(Stored items)

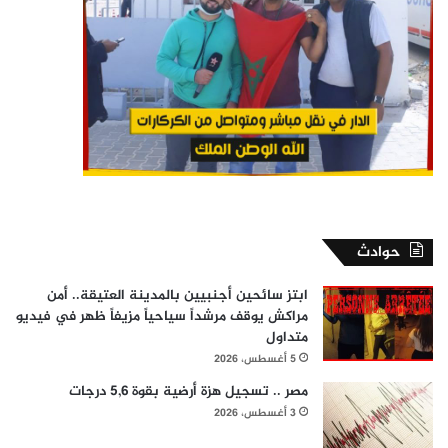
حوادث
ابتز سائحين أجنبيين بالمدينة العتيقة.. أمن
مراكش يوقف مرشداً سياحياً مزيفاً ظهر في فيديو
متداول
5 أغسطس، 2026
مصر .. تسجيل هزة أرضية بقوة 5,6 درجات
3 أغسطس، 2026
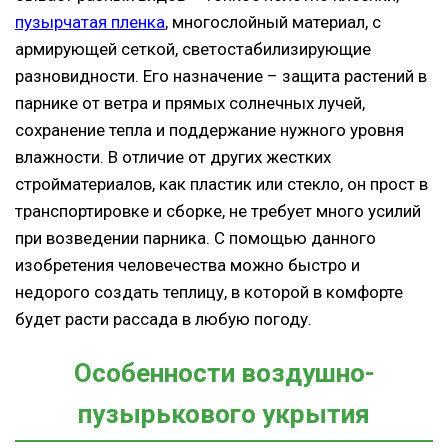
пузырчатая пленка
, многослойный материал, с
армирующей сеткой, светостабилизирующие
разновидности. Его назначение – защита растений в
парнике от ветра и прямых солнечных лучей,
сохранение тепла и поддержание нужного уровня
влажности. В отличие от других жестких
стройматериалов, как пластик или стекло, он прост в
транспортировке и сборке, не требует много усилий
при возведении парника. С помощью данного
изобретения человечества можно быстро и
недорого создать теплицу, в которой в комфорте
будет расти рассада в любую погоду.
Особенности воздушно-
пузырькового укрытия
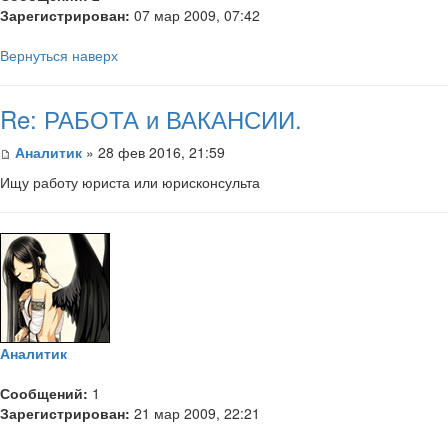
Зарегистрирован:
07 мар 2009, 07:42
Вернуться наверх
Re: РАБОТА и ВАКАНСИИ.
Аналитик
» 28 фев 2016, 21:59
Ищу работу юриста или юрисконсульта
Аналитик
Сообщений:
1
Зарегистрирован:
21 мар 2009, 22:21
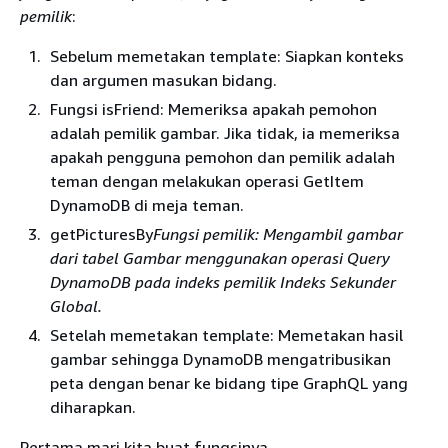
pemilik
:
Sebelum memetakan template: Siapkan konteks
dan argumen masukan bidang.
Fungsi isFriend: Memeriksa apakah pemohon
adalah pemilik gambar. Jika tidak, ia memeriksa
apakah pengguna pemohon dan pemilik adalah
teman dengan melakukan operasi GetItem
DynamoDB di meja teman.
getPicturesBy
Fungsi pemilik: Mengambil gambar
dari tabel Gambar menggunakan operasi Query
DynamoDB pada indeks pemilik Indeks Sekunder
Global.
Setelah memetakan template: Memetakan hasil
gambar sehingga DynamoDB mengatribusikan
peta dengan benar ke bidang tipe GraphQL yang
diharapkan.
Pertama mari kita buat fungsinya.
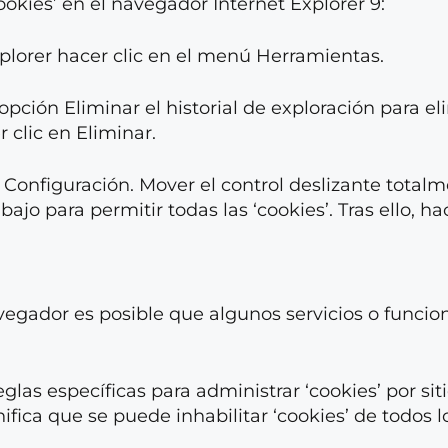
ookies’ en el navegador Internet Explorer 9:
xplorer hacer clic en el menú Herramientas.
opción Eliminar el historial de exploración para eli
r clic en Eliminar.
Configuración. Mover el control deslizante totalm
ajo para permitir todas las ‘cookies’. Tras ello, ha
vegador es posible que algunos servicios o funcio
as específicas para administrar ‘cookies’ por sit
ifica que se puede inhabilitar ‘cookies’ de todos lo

--

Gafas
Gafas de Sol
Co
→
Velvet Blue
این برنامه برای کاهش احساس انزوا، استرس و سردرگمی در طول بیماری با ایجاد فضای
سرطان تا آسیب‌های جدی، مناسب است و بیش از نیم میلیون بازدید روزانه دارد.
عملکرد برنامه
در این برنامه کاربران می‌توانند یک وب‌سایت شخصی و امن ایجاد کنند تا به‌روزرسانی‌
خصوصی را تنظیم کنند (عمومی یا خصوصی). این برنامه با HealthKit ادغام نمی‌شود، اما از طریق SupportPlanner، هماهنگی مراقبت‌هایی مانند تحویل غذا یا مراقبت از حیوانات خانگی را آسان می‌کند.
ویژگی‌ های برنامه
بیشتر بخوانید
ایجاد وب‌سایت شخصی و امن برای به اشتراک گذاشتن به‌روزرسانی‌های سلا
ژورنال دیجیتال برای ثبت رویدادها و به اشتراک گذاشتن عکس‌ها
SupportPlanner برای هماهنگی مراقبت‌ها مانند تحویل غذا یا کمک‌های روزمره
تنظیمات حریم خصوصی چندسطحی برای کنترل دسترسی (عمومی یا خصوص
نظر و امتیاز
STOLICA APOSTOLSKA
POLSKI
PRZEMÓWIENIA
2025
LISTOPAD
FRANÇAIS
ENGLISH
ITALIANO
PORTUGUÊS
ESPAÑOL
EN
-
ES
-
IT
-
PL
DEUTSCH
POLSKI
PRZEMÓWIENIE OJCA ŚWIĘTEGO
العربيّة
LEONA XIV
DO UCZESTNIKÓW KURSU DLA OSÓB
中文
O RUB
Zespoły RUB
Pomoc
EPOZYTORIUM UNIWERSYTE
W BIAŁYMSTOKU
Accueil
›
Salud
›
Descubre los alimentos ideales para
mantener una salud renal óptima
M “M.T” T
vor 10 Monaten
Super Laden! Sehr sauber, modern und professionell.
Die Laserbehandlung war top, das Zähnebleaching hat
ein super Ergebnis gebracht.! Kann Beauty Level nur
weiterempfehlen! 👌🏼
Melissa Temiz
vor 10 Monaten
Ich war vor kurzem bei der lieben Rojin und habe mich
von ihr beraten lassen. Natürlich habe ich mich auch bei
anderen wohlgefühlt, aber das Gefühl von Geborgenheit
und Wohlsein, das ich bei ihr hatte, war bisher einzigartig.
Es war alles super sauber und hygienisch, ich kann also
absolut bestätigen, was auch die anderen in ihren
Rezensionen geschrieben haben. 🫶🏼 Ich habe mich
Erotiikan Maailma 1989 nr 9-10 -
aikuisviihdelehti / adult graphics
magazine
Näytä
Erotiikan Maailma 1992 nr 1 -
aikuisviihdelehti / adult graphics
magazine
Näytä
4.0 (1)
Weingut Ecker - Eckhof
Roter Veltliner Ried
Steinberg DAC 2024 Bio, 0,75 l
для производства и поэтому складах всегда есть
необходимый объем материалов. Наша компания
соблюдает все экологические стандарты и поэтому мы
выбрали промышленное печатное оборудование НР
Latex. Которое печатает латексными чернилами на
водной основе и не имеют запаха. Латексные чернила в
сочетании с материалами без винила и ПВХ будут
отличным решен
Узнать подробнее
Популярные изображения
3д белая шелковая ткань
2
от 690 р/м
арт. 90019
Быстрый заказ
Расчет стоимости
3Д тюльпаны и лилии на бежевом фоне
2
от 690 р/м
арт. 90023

Work to be completed: List every line in the items above that contains the word "поэтому".

Reply to the task:
для производства и поэтому складах всегда есть
соблюдает все экологические стандарты и поэтому мы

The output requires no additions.